Without needing to be ordered, the men readied their rifles and waited for orders. Stonewall gave Goose a nod and the man stood. “Two one two behind me. You know the drill.”
Goose moved out from hiding, leaning forward, making himself a smaller target. Cotton and Cracker Jack followed, then Stonewall, and finally Johnny Boy and Gator. While Stonewall was willing to share the dangers of battle and recon with his men, he was no fool. His life and mind were far more important to the cause than those he served with. He would fight with them, but at times like this, any bullets flying toward them would most likely find another’s body, before they found his.
“Low and tight,” Goose said and then struck out toward the voice’s source, guided by the oil lamp’s paltry illumination. They were headed toward a trap, no doubt, but Stonewall needed to see what was hiding in these woods before he sent his army marching through it at first light.
The skill with which his men snuck through the darkness made him proud. The Yankees might know a handful of Confederate boys had ventured into the woods, but they’d never see them coming.
Goose paused to listen again, but it wasn’t necessary. The Union men were announcing their presence with a boldly lit torch. There were three of them. All of them talking at once. Women in a kitchen, talking pies. But laced with fear and something worse, typically reserved for when a battle reached its end—desperation.
“Sumpin’s got ’em all riled,” Gator observed.

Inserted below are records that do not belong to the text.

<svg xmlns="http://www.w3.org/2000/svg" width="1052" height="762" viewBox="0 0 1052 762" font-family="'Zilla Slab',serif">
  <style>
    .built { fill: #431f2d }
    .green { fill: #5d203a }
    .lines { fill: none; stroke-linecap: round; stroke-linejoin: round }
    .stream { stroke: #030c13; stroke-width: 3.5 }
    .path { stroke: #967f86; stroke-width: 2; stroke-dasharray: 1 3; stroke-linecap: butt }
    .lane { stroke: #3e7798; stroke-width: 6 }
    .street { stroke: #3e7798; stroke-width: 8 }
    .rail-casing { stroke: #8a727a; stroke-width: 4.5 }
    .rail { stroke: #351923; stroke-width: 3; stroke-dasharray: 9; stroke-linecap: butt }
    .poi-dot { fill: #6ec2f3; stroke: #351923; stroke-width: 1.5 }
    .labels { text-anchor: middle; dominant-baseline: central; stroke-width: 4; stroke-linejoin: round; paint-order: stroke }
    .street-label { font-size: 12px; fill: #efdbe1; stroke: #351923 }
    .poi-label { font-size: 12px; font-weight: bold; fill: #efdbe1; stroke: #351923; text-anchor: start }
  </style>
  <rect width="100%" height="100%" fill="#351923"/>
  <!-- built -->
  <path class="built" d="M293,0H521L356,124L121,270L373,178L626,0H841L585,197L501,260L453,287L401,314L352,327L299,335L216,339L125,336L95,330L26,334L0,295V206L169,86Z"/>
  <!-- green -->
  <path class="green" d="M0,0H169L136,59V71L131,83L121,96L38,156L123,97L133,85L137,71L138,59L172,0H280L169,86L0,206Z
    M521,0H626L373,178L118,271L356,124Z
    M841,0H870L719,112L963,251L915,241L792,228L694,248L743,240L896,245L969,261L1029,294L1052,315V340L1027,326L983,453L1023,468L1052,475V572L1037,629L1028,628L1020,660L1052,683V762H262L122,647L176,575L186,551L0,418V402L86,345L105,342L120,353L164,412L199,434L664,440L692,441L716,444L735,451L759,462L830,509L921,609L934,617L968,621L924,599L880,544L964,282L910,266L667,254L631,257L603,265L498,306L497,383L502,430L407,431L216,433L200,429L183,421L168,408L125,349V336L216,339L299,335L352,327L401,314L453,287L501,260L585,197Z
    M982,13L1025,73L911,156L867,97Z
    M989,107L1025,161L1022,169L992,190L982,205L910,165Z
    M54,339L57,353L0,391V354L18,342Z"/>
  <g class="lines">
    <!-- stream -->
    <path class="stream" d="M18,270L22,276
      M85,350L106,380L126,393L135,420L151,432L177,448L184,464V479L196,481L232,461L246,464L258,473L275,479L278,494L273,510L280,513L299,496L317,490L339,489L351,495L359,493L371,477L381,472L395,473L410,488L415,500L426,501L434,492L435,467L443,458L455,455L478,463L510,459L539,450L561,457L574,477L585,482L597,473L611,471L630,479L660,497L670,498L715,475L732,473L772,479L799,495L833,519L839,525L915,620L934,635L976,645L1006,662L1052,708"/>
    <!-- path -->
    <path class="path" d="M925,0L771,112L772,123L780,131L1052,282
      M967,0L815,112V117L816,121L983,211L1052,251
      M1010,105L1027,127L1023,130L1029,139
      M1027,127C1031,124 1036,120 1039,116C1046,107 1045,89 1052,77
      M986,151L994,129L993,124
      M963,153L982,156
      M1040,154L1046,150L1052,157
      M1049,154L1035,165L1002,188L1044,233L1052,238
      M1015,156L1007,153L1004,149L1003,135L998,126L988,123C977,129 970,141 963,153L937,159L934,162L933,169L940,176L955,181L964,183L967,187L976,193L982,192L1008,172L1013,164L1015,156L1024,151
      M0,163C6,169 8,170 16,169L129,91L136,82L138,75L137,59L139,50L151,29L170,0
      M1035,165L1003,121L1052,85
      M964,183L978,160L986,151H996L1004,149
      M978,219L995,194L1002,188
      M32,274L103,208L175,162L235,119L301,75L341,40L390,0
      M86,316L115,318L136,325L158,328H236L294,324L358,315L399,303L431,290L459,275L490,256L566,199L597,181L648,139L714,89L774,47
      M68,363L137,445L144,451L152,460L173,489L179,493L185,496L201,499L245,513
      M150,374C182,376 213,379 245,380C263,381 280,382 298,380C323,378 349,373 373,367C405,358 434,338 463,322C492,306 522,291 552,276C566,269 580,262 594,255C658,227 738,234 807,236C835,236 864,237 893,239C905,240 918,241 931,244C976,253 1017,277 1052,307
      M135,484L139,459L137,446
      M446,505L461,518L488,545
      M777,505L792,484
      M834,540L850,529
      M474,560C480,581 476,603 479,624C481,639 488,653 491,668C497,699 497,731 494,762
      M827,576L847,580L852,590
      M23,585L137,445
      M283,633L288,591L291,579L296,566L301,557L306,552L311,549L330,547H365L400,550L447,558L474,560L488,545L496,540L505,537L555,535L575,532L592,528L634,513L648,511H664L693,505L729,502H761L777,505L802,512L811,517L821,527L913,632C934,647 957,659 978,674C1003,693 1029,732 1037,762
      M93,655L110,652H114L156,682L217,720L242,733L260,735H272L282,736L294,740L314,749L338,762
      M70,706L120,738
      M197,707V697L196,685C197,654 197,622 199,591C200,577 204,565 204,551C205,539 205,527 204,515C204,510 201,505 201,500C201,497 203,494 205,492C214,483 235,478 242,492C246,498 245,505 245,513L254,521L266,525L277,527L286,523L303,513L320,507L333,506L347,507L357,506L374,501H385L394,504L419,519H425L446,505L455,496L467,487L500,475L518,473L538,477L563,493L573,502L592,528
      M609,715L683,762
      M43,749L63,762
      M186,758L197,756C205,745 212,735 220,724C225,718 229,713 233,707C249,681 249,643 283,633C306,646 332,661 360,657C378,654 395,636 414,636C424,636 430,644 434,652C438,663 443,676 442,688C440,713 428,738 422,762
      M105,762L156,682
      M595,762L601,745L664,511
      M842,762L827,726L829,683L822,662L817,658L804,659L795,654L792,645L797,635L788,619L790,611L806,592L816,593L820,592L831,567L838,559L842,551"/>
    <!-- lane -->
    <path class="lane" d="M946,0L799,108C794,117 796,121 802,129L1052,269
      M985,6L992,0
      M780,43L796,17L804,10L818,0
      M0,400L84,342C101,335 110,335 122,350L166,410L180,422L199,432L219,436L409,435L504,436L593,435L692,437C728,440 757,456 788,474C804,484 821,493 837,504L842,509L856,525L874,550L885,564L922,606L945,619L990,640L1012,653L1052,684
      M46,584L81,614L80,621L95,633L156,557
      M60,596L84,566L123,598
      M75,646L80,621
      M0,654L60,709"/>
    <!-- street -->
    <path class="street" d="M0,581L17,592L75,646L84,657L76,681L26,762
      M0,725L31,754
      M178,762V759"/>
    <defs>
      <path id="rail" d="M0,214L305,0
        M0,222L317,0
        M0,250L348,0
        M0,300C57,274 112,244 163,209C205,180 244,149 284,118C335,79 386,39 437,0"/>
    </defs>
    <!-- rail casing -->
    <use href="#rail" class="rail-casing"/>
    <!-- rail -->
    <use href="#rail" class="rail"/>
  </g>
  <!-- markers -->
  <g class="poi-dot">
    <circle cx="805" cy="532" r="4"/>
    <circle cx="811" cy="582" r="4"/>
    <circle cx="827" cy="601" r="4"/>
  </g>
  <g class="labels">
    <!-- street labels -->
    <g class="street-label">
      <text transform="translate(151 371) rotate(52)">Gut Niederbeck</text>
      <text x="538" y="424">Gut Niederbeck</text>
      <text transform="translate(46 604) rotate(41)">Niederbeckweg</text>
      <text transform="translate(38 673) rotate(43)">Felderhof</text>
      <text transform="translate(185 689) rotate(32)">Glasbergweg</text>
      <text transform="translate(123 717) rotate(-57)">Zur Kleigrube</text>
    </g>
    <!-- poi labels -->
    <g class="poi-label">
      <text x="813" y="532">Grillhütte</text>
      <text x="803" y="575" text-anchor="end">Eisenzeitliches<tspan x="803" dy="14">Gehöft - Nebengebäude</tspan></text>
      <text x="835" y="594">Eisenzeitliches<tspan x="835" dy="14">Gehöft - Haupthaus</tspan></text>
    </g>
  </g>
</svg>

“Likely they know who we are by now,” Cracker Jack said.
While Goose and his men had a reputation among the Confederate ranks, it was doubtful that reputation had reached the Union, primarily because when they encountered the enemy, they killed them.
Dead men don’t tell stories.
“It ain’t us,” Goose said. “Listen.”
In the silence that followed, the enemy’s panicked voices slipped out of the night.
“I’m telling you, I looked right through ’im.”
“His eyes glowed. The Devil himself lives in these woods.”
“Wasn’t the Devil. And it wasn’t a beast.” This voice remained calm. “It was a man. In the dark. Now, collect yourselves.”
Just bits and pieces of conversation, but it was enough to start building a picture—one that Stonewall did not like. Not one little bit.